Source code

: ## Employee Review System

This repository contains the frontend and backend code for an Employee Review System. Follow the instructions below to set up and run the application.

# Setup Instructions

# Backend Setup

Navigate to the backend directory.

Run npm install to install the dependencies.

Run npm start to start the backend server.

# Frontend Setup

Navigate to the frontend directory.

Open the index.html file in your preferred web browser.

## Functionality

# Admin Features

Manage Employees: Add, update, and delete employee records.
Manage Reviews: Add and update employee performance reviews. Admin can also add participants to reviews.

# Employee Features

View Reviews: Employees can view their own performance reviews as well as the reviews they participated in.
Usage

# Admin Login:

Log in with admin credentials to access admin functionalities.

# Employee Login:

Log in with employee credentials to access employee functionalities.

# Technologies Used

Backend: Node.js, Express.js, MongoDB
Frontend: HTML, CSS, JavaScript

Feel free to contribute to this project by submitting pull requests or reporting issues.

:::::

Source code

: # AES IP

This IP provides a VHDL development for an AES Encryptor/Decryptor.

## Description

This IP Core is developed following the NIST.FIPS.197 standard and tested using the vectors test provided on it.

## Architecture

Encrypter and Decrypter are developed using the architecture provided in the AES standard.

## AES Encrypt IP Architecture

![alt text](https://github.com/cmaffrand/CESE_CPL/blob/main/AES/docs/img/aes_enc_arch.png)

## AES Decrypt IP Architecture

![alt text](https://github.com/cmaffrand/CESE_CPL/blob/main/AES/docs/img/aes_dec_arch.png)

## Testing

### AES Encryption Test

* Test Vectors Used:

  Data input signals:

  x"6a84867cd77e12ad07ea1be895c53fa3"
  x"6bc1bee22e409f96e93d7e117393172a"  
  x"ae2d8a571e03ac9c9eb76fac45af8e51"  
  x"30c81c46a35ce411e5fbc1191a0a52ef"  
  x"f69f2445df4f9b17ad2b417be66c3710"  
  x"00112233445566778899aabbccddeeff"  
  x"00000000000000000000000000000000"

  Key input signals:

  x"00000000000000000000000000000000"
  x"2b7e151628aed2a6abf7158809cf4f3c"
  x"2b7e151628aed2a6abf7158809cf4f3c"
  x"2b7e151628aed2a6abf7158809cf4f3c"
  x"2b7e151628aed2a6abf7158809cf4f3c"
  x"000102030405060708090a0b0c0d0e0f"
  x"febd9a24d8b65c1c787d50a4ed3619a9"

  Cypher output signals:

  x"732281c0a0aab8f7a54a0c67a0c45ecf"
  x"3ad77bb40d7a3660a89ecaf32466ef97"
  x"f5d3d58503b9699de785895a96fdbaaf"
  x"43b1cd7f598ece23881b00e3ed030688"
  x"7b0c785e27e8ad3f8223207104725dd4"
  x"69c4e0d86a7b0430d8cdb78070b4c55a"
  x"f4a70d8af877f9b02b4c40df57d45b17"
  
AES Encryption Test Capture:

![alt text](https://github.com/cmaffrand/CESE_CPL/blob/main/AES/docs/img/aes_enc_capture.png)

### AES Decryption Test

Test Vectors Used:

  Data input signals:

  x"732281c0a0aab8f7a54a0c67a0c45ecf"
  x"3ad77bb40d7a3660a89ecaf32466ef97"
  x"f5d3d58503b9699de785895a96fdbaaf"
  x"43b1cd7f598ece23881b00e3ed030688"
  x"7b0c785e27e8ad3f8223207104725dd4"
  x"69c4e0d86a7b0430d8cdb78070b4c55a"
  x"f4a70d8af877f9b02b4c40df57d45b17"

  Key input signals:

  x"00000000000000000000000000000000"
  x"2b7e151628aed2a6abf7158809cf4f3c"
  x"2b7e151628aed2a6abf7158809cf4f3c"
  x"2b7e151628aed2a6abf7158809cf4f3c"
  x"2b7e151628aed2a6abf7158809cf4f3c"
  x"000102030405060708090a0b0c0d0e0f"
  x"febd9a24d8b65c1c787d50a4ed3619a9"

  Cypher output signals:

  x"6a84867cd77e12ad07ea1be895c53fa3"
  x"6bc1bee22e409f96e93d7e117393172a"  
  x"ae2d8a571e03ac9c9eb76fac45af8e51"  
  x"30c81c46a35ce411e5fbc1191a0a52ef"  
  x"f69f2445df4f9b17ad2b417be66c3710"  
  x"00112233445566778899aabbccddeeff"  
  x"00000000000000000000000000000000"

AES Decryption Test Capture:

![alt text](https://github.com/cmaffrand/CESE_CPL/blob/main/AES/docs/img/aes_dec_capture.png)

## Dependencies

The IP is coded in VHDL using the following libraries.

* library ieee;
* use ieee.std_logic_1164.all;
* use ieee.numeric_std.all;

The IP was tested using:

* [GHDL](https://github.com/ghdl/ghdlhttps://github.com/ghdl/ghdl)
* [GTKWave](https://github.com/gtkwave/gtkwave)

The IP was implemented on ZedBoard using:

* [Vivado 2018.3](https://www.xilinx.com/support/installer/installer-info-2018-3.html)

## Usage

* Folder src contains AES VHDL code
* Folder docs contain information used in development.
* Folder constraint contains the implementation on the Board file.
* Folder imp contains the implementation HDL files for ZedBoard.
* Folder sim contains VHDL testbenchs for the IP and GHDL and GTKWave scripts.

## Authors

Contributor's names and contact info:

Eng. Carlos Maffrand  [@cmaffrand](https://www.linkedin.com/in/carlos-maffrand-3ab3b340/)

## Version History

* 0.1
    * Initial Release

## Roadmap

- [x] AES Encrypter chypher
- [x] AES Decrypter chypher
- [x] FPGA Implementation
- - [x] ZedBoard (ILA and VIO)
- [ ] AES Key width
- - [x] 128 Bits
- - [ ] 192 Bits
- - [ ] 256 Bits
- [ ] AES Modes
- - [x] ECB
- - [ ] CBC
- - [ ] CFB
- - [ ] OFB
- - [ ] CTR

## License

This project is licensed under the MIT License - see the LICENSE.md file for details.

:::::

Instructions to follow:
How many lines in the items contain the word "credentials"? Reply with the number only.

Written answer:
2